TASK:
Nothing in the entries should be altered. Write them out in full.
━━━━━ PROVIDED RECORDS
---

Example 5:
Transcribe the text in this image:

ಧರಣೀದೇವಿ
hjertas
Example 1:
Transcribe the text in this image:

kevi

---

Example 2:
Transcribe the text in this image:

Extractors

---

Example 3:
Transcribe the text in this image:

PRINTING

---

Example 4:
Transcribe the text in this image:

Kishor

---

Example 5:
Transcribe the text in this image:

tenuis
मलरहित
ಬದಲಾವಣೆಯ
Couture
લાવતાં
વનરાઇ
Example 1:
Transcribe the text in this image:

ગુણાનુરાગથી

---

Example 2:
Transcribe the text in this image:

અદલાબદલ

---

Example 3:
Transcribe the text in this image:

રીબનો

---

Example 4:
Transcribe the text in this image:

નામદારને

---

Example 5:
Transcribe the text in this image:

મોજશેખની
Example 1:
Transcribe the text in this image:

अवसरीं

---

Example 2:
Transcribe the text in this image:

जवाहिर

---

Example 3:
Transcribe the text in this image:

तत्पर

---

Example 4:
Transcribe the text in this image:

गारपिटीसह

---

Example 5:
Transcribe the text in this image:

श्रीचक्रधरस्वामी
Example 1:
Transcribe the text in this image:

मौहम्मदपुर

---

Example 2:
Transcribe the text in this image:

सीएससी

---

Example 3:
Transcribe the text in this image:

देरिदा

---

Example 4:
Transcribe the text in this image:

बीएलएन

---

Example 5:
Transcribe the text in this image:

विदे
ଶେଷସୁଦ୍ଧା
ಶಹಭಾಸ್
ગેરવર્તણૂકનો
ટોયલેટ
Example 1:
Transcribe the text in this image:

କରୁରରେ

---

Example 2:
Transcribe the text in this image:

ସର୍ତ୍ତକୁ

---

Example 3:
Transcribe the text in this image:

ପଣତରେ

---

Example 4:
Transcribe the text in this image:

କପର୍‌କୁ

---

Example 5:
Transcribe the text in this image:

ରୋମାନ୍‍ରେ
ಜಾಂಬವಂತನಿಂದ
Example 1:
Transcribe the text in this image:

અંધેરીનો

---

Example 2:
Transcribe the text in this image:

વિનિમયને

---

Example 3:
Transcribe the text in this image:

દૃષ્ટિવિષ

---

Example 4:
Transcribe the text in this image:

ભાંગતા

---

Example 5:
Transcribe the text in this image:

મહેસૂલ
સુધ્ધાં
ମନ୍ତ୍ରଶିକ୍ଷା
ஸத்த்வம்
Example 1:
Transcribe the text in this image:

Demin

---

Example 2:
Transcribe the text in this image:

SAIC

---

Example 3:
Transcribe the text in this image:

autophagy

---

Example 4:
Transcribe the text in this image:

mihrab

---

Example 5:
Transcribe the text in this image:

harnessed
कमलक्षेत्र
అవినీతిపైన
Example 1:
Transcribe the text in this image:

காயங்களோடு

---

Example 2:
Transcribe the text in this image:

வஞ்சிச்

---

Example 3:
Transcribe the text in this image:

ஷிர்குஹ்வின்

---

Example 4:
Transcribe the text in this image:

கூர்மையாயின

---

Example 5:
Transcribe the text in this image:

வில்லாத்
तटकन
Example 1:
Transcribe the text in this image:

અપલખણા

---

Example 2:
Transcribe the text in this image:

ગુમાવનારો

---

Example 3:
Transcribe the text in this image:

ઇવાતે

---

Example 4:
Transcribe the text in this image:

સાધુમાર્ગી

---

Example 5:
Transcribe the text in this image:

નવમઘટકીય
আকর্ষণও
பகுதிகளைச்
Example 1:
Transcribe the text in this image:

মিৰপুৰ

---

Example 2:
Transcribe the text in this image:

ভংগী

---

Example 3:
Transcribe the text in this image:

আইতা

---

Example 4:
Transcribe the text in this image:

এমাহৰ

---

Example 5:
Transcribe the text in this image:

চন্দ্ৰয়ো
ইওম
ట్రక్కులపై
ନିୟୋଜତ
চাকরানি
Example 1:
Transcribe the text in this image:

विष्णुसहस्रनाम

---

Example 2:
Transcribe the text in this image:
━━━━━━━━━━
ANSWER AREA:
---

Example 5:
Transcribe the text in this image:

ಧರಣೀದೇವಿ
hjertas
Example 1:
Transcribe the text in this image:

kevi

---

Example 2:
Transcribe the text in this image:

Extractors

---

Example 3:
Transcribe the text in this image:

PRINTING

---

Example 4:
Transcribe the text in this image:

Kishor

---

Example 5:
Transcribe the text in this image:

tenuis
मलरहित
ಬದಲಾವಣೆಯ
Couture
લાવતાં
વનરાઇ
Example 1:
Transcribe the text in this image:

ગુણાનુરાગથી

---

Example 2:
Transcribe the text in this image:

અદલાબદલ

---

Example 3:
Transcribe the text in this image:

રીબનો

---

Example 4:
Transcribe the text in this image:

નામદારને

---

Example 5:
Transcribe the text in this image:

મોજશેખની
Example 1:
Transcribe the text in this image:

अवसरीं

---

Example 2:
Transcribe the text in this image:

जवाहिर

---

Example 3:
Transcribe the text in this image:

तत्पर

---

Example 4:
Transcribe the text in this image:

गारपिटीसह

---

Example 5:
Transcribe the text in this image:

श्रीचक्रधरस्वामी
Example 1:
Transcribe the text in this image:

मौहम्मदपुर

---

Example 2:
Transcribe the text in this image:

सीएससी

---

Example 3:
Transcribe the text in this image:

देरिदा

---

Example 4:
Transcribe the text in this image:

बीएलएन

---

Example 5:
Transcribe the text in this image:

विदे
ଶେଷସୁଦ୍ଧା
ಶಹಭಾಸ್
ગેરવર્તણૂકનો
ટોયલેટ
Example 1:
Transcribe the text in this image:

କରୁରରେ

---

Example 2:
Transcribe the text in this image:

ସର୍ତ୍ତକୁ

---

Example 3:
Transcribe the text in this image:

ପଣତରେ

---

Example 4:
Transcribe the text in this image:

କପର୍‌କୁ

---

Example 5:
Transcribe the text in this image:

ରୋମାନ୍‍ରେ
ಜಾಂಬವಂತನಿಂದ
Example 1:
Transcribe the text in this image:

અંધેરીનો

---

Example 2:
Transcribe the text in this image:

વિનિમયને

---

Example 3:
Transcribe the text in this image:

દૃષ્ટિવિષ

---

Example 4:
Transcribe the text in this image:

ભાંગતા

---

Example 5:
Transcribe the text in this image:

મહેસૂલ
સુધ્ધાં
ମନ୍ତ୍ରଶିକ୍ଷା
ஸத்த்வம்
Example 1:
Transcribe the text in this image:

Demin

---

Example 2:
Transcribe the text in this image:

SAIC

---

Example 3:
Transcribe the text in this image:

autophagy

---

Example 4:
Transcribe the text in this image:

mihrab

---

Example 5:
Transcribe the text in this image:

harnessed
कमलक्षेत्र
అవినీతిపైన
Example 1:
Transcribe the text in this image:

காயங்களோடு

---

Example 2:
Transcribe the text in this image:

வஞ்சிச்

---

Example 3:
Transcribe the text in this image:

ஷிர்குஹ்வின்

---

Example 4:
Transcribe the text in this image:

கூர்மையாயின

---

Example 5:
Transcribe the text in this image:

வில்லாத்
तटकन
Example 1:
Transcribe the text in this image:

અપલખણા

---

Example 2:
Transcribe the text in this image:

ગુમાવનારો

---

Example 3:
Transcribe the text in this image:

ઇવાતે

---

Example 4:
Transcribe the text in this image:

સાધુમાર્ગી

---

Example 5:
Transcribe the text in this image:

નવમઘટકીય
আকর্ষণও
பகுதிகளைச்
Example 1:
Transcribe the text in this image:

মিৰপুৰ

---

Example 2:
Transcribe the text in this image:

ভংগী

---

Example 3:
Transcribe the text in this image:

আইতা

---

Example 4:
Transcribe the text in this image:

এমাহৰ

---

Example 5:
Transcribe the text in this image:

চন্দ্ৰয়ো
ইওম
ట్రక్కులపై
ନିୟୋଜତ
চাকরানি
Example 1:
Transcribe the text in this image:

विष्णुसहस्रनाम

---

Example 2:
Transcribe the text in this image:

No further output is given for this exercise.